## TRECHO DO DOCUMENTO
┄┄┄┄┄┄

The Word as Law [1990]
O som ainda é bastante agressivo e um tanto unidimensional, mas já nota-se uma tremenda evolução musical da estreia para este disco. A banda limou aquele excesso de tosquice do crust punk e, no seu lugar, adicionou bem vindas doses de post-hardcore e faixas mais cadenciadas, aumentando e muito a apreciação do registro, retirando aquela impressão de similaridade entre as faixas. Novamente, é até vergonhoso querer comparar este com seus registros seguintes, mesmo que ele apresente algumas faixas com ideias muito interessantes. “The Choice”, por exemplo, nos apresenta mais da dinâmica de trocas vocais entre Scott Kelly, de vocais mais rasgados, e Steve Von Till, com seu timbre grave característico. A produção sofreu uma melhora tremenda deste para o anterior. A própria banda se propôs a produzir o registro, dando mais polimento aos instrumentos e adicionando tons mais etéreos a algumas linhas de guitarra. Novamente, acho injustiça que este trabalho seja relegado por boa parte dos fãs do Neurosis. Os padrões de faixas post-hardcore mescladas à sujeira do sludge deste disco fez escola nas bandas subsequentes do estilo, enquadrando o conteúdo de The World as Law como um registro influente e precursor do desenvolvimento sonoro da banda.
Souls at Zero [1992]
Aqui a coisa começou a ficar séria. Mais desenvoltos e com muitas ideias e influências para colocar em seu som, o Neurosis foi na sede para os estúdios e saiu de lá com um petardo incrível e seu primeiro clássico. Muito mais bem resolvido e esteticamente mais bem elaborado, Souls At Zero são 70 minutos de músicas ambiciosas construídas por camadas e mais camadas de elementos musicais a serem desbravados pelos ouvintes. Algumas mudanças são fáceis de serem notadas. Temos aqui um disco com mais de uma hora e faixas que passam facilmente dos 8 minutos de duração. O extremo oposto da urgência dos dois primeiros registros. A longa duração das peças musicais, entretanto, é um fator que fica em segundo plano. A enormidade de influências estilísticas, indo do rock psicodélico ao sludge e música tribal, criam um panorama rico e, ao mesmo tempo, caótico. A bateria ritualística e seu ritmo hipnótico mesclam-se habilmente às guitarras dissonantes e ao baixo descomunal. Scott Kelly e Steve Von Till mostram seus desenvolvimentos profissionais aqui. Saem os berros gratuitos e vocais toscos para dar espaço a vocalizações agonizantes que estão ali por um propósito: dar vida às composições cheias de melancolia e niilismo do registro. A lírica do disco também merece um destaque à parte. Agressivas ao descreverem a desesperança quase misantrópica para com o mundo, ajudam a aumentar em muito a estética depressiva e atmosférica das faixas. O disco possui seus deslizes quanto à produção (à cargo de Bill Thompson), um tanto sem pegada e por vezes sem profundidade. Todavia, isso não diminui o tamanho do impacto e da importância para a pavimentação do gênero atmospheric sludge metal, talvez o mais proeminente em novas bandas atualmente. Se tivesse de indicar uma porta de entrada ao som do Neurosis, este seria o escolhido, tanto pelo caráter experimental mais brando, quanto pelas excelentes faixas que estão aqui registradas.

┄┄┄┄┄┄

## PEDIDO 1
Segundo o trecho do documento, quem ficou a cargo da produção de Souls at Zero?

┄┄┄┄┄┄

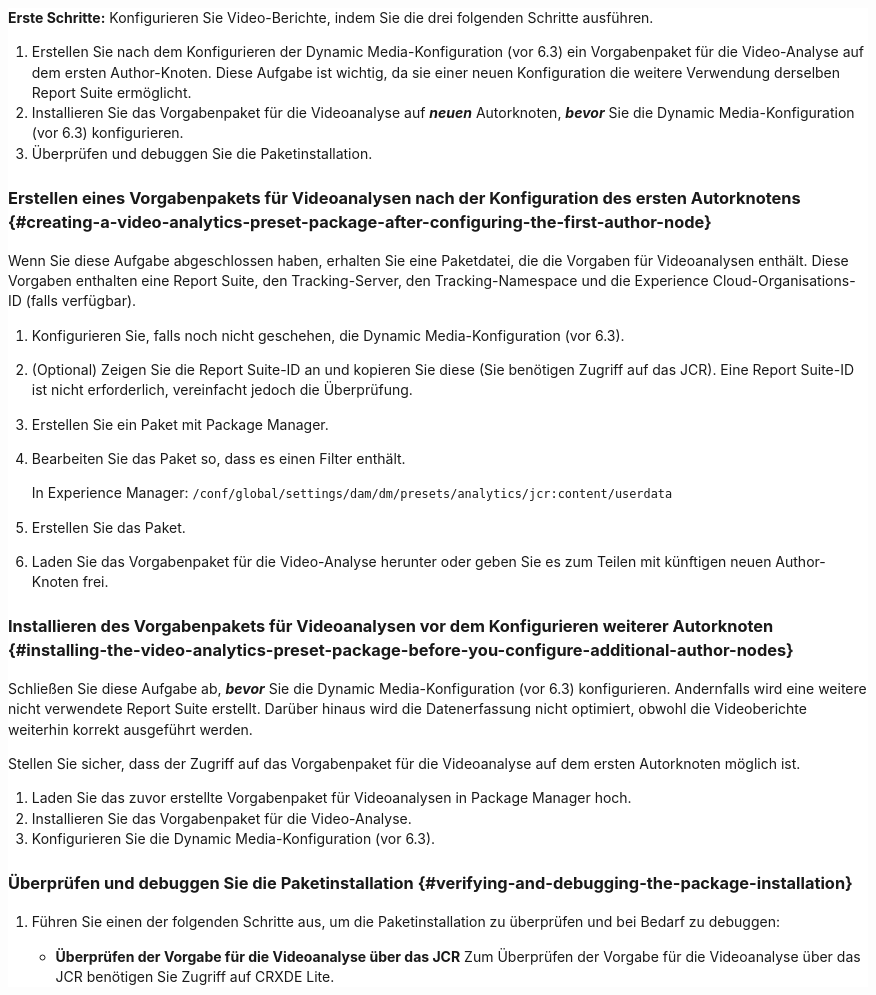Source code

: **Erste Schritte:** Konfigurieren Sie Video-Berichte, indem Sie die drei folgenden Schritte ausführen.

1. Erstellen Sie nach dem Konfigurieren der Dynamic Media-Konfiguration (vor 6.3) ein Vorgabenpaket für die Video-Analyse auf dem ersten Author-Knoten. Diese Aufgabe ist wichtig, da sie einer neuen Konfiguration die weitere Verwendung derselben Report Suite ermöglicht.
1. Installieren Sie das Vorgabenpaket für die Videoanalyse auf ***neuen*** Autorknoten, ***bevor*** Sie die Dynamic Media-Konfiguration (vor 6.3) konfigurieren.
1. Überprüfen und debuggen Sie die Paketinstallation.

### Erstellen eines Vorgabenpakets für Videoanalysen nach der Konfiguration des ersten Autorknotens {#creating-a-video-analytics-preset-package-after-configuring-the-first-author-node}

Wenn Sie diese Aufgabe abgeschlossen haben, erhalten Sie eine Paketdatei, die die Vorgaben für Videoanalysen enthält. Diese Vorgaben enthalten eine Report Suite, den Tracking-Server, den Tracking-Namespace und die Experience Cloud-Organisations-ID (falls verfügbar).

1. Konfigurieren Sie, falls noch nicht geschehen, die Dynamic Media-Konfiguration (vor 6.3).
1. (Optional) Zeigen Sie die Report Suite-ID an und kopieren Sie diese (Sie benötigen Zugriff auf das JCR). Eine Report Suite-ID ist nicht erforderlich, vereinfacht jedoch die Überprüfung.
1. Erstellen Sie ein Paket mit Package Manager.
1. Bearbeiten Sie das Paket so, dass es einen Filter enthält.

   In Experience Manager: `/conf/global/settings/dam/dm/presets/analytics/jcr:content/userdata`

1. Erstellen Sie das Paket.
1. Laden Sie das Vorgabenpaket für die Video-Analyse herunter oder geben Sie es zum Teilen mit künftigen neuen Author-Knoten frei.

### Installieren des Vorgabenpakets für Videoanalysen vor dem Konfigurieren weiterer Autorknoten {#installing-the-video-analytics-preset-package-before-you-configure-additional-author-nodes}

Schließen Sie diese Aufgabe ab, ***bevor*** Sie die Dynamic Media-Konfiguration (vor 6.3) konfigurieren. Andernfalls wird eine weitere nicht verwendete Report Suite erstellt. Darüber hinaus wird die Datenerfassung nicht optimiert, obwohl die Videoberichte weiterhin korrekt ausgeführt werden.

Stellen Sie sicher, dass der Zugriff auf das Vorgabenpaket für die Videoanalyse auf dem ersten Autorknoten möglich ist.

1. Laden Sie das zuvor erstellte Vorgabenpaket für Videoanalysen in Package Manager hoch.
1. Installieren Sie das Vorgabenpaket für die Video-Analyse.
1. Konfigurieren Sie die Dynamic Media-Konfiguration (vor 6.3).

### Überprüfen und debuggen Sie die Paketinstallation {#verifying-and-debugging-the-package-installation}

1. Führen Sie einen der folgenden Schritte aus, um die Paketinstallation zu überprüfen und bei Bedarf zu debuggen:

   * **Überprüfen der Vorgabe für die Videoanalyse über das JCR** Zum Überprüfen der Vorgabe für die Videoanalyse über das JCR benötigen Sie Zugriff auf CRXDE Lite.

┄┄┄┄┄┄

## PEDIDO 2
Nas linhas dos dados para análise, transcreva palavra por palavra tudo o que vai da linha que contém "folgenden Schritte ausführen." até a linha que contém "### Erstellen eines", incluindo as duas.

## RESPOSTA 1
A produção de Souls at Zero ficou a cargo de Bill Thompson.

## RESPOSTA 2
: **Erste Schritte:** Konfigurieren Sie Video-Berichte, indem Sie die drei folgenden Schritte ausführen.

1. Erstellen Sie nach dem Konfigurieren der Dynamic Media-Konfiguration (vor 6.3) ein Vorgabenpaket für die Video-Analyse auf dem ersten Author-Knoten. Diese Aufgabe ist wichtig, da sie einer neuen Konfiguration die weitere Verwendung derselben Report Suite ermöglicht.
1. Installieren Sie das Vorgabenpaket für die Videoanalyse auf ***neuen*** Autorknoten, ***bevor*** Sie die Dynamic Media-Konfiguration (vor 6.3) konfigurieren.
1. Überprüfen und debuggen Sie die Paketinstallation.

### Erstellen eines Vorgabenpakets für Videoanalysen nach der Konfiguration des ersten Autorknotens {#creating-a-video-analytics-preset-package-after-configuring-the-first-author-node}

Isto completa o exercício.